> COLLECTED DATA

——

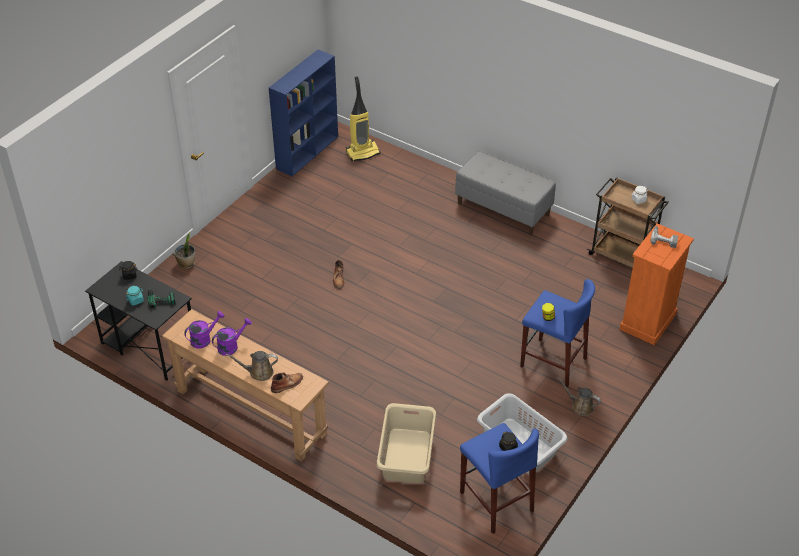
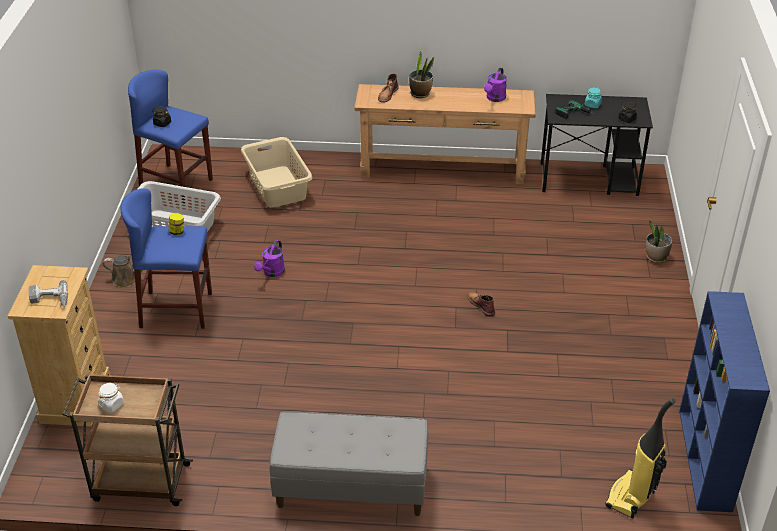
camera: 150 degrees right, 5 degrees down
(231, 346) = (465, 101): purple watering can -> purple watering can (272, 272)
(258, 372) = (420, 94): brown watering can -> potted plant
(648, 322) = (75, 398): orange dresser -> beige dresser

——

> WORK REQUEST
How many lines of the material above have the word "watering" in them? Give only that number.

> TASK SOLUTION
2